## Prompt
Reproduce, exactly and in full, only the lines below from the one containing "0.05 | 0.01 | 1 | | |" through the one containing "0.05 level (2-tailed).".

■ ■ ■ ■ ■ ■ ■

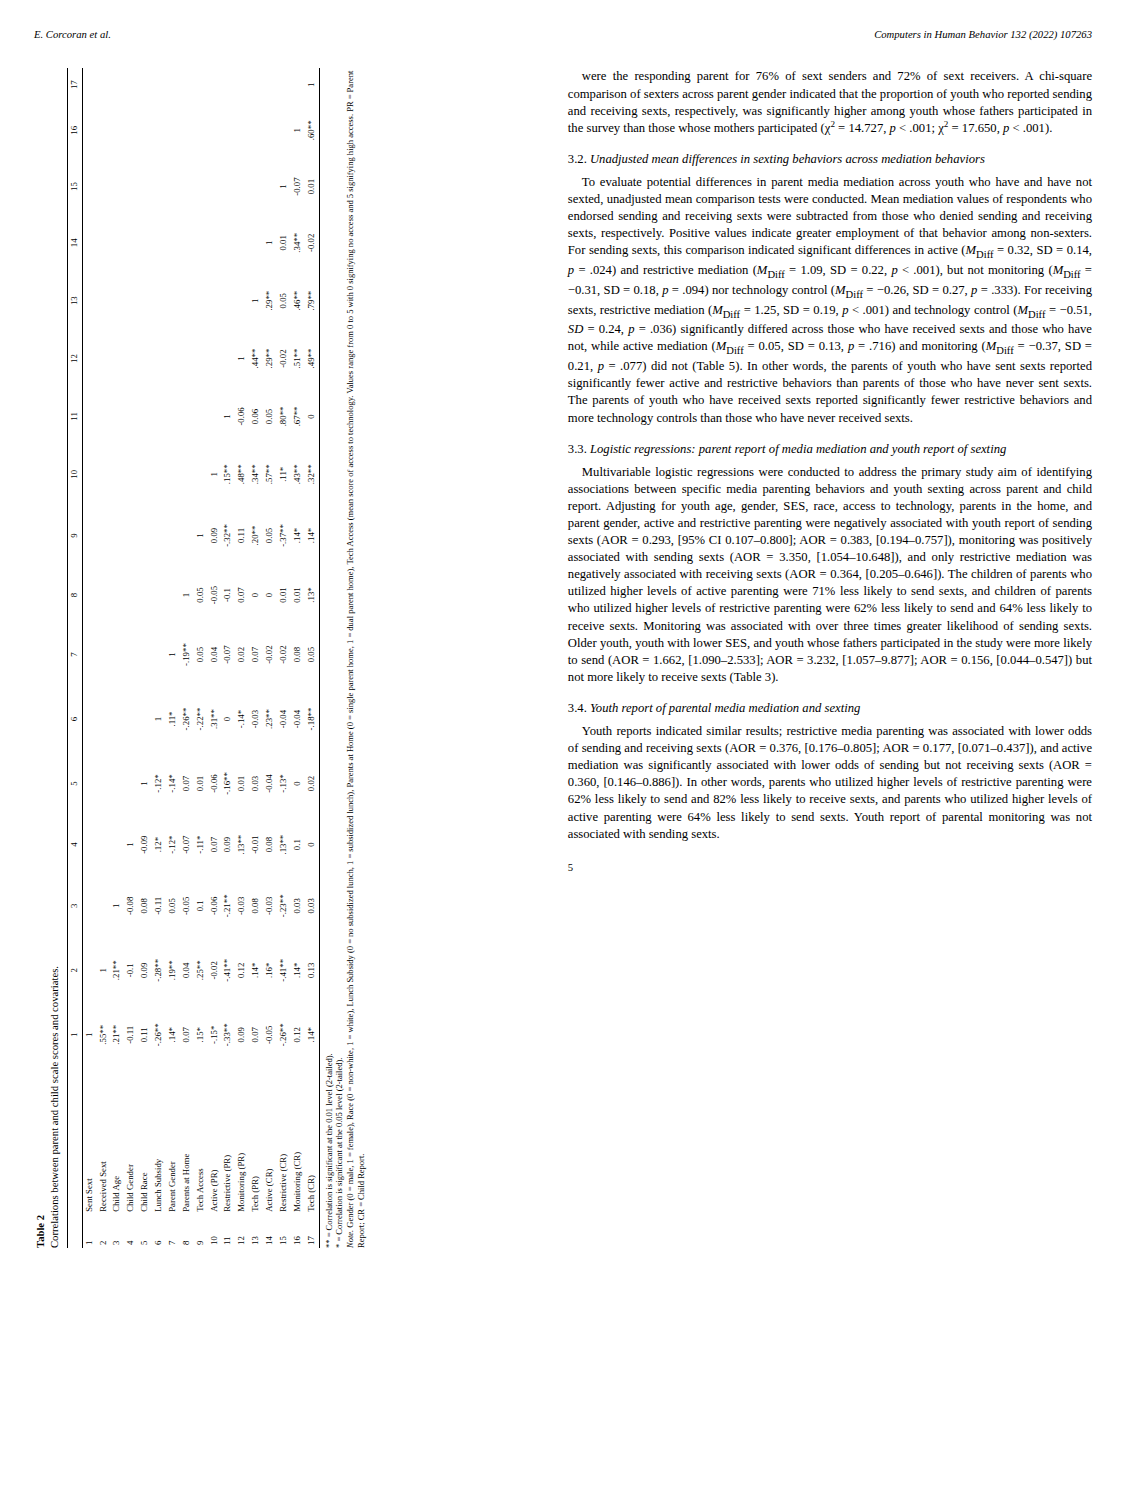E. Corcoran et al.
Computers in Human Behavior 132 (2022) 107263
Table 2
Correlations between parent and child scale scores and covariates.
| | | 1 | 2 | 3 | 4 | 5 | 6 | 7 | 8 | 9 | 10 | 11 | 12 | 13 | 14 | 15 | 16 | 17 |
| --- | --- | --- | --- | --- | --- | --- | --- | --- | --- | --- | --- | --- | --- | --- | --- | --- | --- | --- |
| 1 | Sent Sext | 1 | | | | | | | | | | | | | | | | |
| 2 | Received Sext | .55** | 1 | | | | | | | | | | | | | | | |
| 3 | Child Age | .21** | .21** | 1 | | | | | | | | | | | | | | |
| 4 | Child Gender | -0.11 | -0.1 | -0.08 | 1 | | | | | | | | | | | | | |
| 5 | Child Race | 0.11 | 0.09 | 0.08 | -0.09 | 1 | | | | | | | | | | | | |
| 6 | Lunch Subsidy | -.26** | -.28** | -0.11 | .12* | -.12* | 1 | | | | | | | | | | | |
| 7 | Parent Gender | .14* | .19** | 0.05 | -.12* | -.14* | .11* | 1 | | | | | | | | | | |
| 8 | Parents at Home | 0.07 | 0.04 | -0.05 | -0.07 | 0.07 | -.26** | -.19** | 1 | | | | | | | | | |
| 9 | Tech Access | .15* | .25** | 0.1 | -.11* | 0.01 | -.22** | 0.05 | 0.05 | 1 | | | | | | | | |
| 10 | Active (PR) | -.15* | -0.02 | -0.06 | 0.07 | -0.06 | .31** | 0.04 | -0.05 | 0.09 | 1 | | | | | | | |
| 11 | Restrictive (PR) | -.33** | -.41** | -.21** | 0.09 | -.16** | 0 | -0.07 | -0.1 | -.32** | .15** | 1 | | | | | | |
| 12 | Monitoring (PR) | 0.09 | 0.12 | -0.03 | .13** | 0.01 | -.14* | 0.02 | 0.07 | 0.11 | .48** | -0.06 | 1 | | | | | |
| 13 | Tech (PR) | 0.07 | .14* | 0.08 | -0.01 | 0.03 | -0.03 | 0.07 | 0 | .20** | .34** | 0.06 | .44** | 1 | | | | |
| 14 | Active (CR) | -0.05 | .16* | -0.03 | 0.08 | -0.04 | .23** | -0.02 | 0 | 0.05 | .57** | 0.05 | .29** | .29** | 1 | | | |
| 15 | Restrictive (CR) | -.26** | -.41** | -.23** | .13** | -.13* | -0.04 | -0.02 | 0.01 | -.37** | .11* | .80** | -0.02 | 0.05 | 0.01 | 1 | | |
| 16 | Monitoring (CR) | 0.12 | .14* | 0.03 | 0.1 | 0 | -0.04 | 0.08 | 0.01 | .14* | .43** | .67** | .51** | .46** | .34** | -0.07 | 1 | |
| 17 | Tech (CR) | .14* | 0.13 | 0.03 | 0 | 0.02 | -.18** | 0.05 | .13* | .14* | .32** | 0 | .49** | .79** | -0.02 | 0.01 | .60** | 1 |
** = Correlation is significant at the 0.01 level (2-tailed).
* = Correlation is significant at the 0.05 level (2-tailed).
Note. Gender (0 = male, 1 = female), Race (0 = non-white, 1 = white), Lunch Subsidy (0 = no subsidized lunch, 1 = subsidized lunch), Parents at Home (0 = single parent home, 1 = dual parent home), Tech Access (mean score of access to technology. Values range from 0 to 5 with 0 signifying no access and 5 signifying high access. PR = Parent Report; CR = Child Report.
were the responding parent for 76% of sext senders and 72% of sext receivers. A chi-square comparison of sexters across parent gender indicated that the proportion of youth who reported sending and receiving sexts, respectively, was significantly higher among youth whose fathers participated in the survey than those whose mothers participated (χ2 = 14.727, p < .001; χ2 = 17.650, p < .001).
3.2. Unadjusted mean differences in sexting behaviors across mediation behaviors
To evaluate potential differences in parent media mediation across youth who have and have not sexted, unadjusted mean comparison tests were conducted. Mean mediation values of respondents who endorsed sending and receiving sexts were subtracted from those who denied sending and receiving sexts, respectively. Positive values indicate greater employment of that behavior among non-sexters. For sending sexts, this comparison indicated significant differences in active (MDiff = 0.32, SD = 0.14, p = .024) and restrictive mediation (MDiff = 1.09, SD = 0.22, p < .001), but not monitoring (MDiff = −0.31, SD = 0.18, p = .094) nor technology control (MDiff = −0.26, SD = 0.27, p = .333). For receiving sexts, restrictive mediation (MDiff = 1.25, SD = 0.19, p < .001) and technology control (MDiff = −0.51, SD = 0.24, p = .036) significantly differed across those who have received sexts and those who have not, while active mediation (MDiff = 0.05, SD = 0.13, p = .716) and monitoring (MDiff = −0.37, SD = 0.21, p = .077) did not (Table 5). In other words, the parents of youth who have sent sexts reported significantly fewer active and restrictive behaviors than parents of those who have never sent sexts. The parents of youth who have received sexts reported significantly fewer restrictive behaviors and more technology controls than those who have never received sexts.
3.3. Logistic regressions: parent report of media mediation and youth report of sexting
Multivariable logistic regressions were conducted to address the primary study aim of identifying associations between specific media parenting behaviors and youth sexting across parent and child report. Adjusting for youth age, gender, SES, race, access to technology, parents in the home, and parent gender, active and restrictive parenting were negatively associated with youth report of sending sexts (AOR = 0.293, [95% CI 0.107–0.800]; AOR = 0.383, [0.194–0.757]), monitoring was positively associated with sending sexts (AOR = 3.350, [1.054–10.648]), and only restrictive mediation was negatively associated with receiving sexts (AOR = 0.364, [0.205–0.646]). The children of parents who utilized higher levels of active parenting were 71% less likely to send sexts, and children of parents who utilized higher levels of restrictive parenting were 62% less likely to send and 64% less likely to receive sexts. Monitoring was associated with over three times greater likelihood of sending sexts. Older youth, youth with lower SES, and youth whose fathers participated in the study were more likely to send (AOR = 1.662, [1.090–2.533]; AOR = 3.232, [1.057–9.877]; AOR = 0.156, [0.044–0.547]) but not more likely to receive sexts (Table 3).
3.4. Youth report of parental media mediation and sexting
Youth reports indicated similar results; restrictive media parenting was associated with lower odds of sending and receiving sexts (AOR = 0.376, [0.176–0.805]; AOR = 0.177, [0.071–0.437]), and active mediation was significantly associated with lower odds of sending but not receiving sexts (AOR = 0.360, [0.146–0.886]). In other words, parents who utilized higher levels of restrictive parenting were 62% less likely to send and 82% less likely to receive sexts, and parents who utilized higher levels of active parenting were 64% less likely to send sexts. Youth report of parental monitoring was not associated with sending sexts.
5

■ ■ ■ ■ ■ ■ ■

## Output of the task
| 15 | Restrictive (CR) | -.26** | -.41** | -.23** | .13** | -.13* | -0.04 | -0.02 | 0.01 | -.37** | .11* | .80** | -0.02 | 0.05 | 0.01 | 1 | | |
| 16 | Monitoring (CR) | 0.12 | .14* | 0.03 | 0.1 | 0 | -0.04 | 0.08 | 0.01 | .14* | .43** | .67** | .51** | .46** | .34** | -0.07 | 1 | |
| 17 | Tech (CR) | .14* | 0.13 | 0.03 | 0 | 0.02 | -.18** | 0.05 | .13* | .14* | .32** | 0 | .49** | .79** | -0.02 | 0.01 | .60** | 1 |
** = Correlation is significant at the 0.01 level (2-tailed).
* = Correlation is significant at the 0.05 level (2-tailed).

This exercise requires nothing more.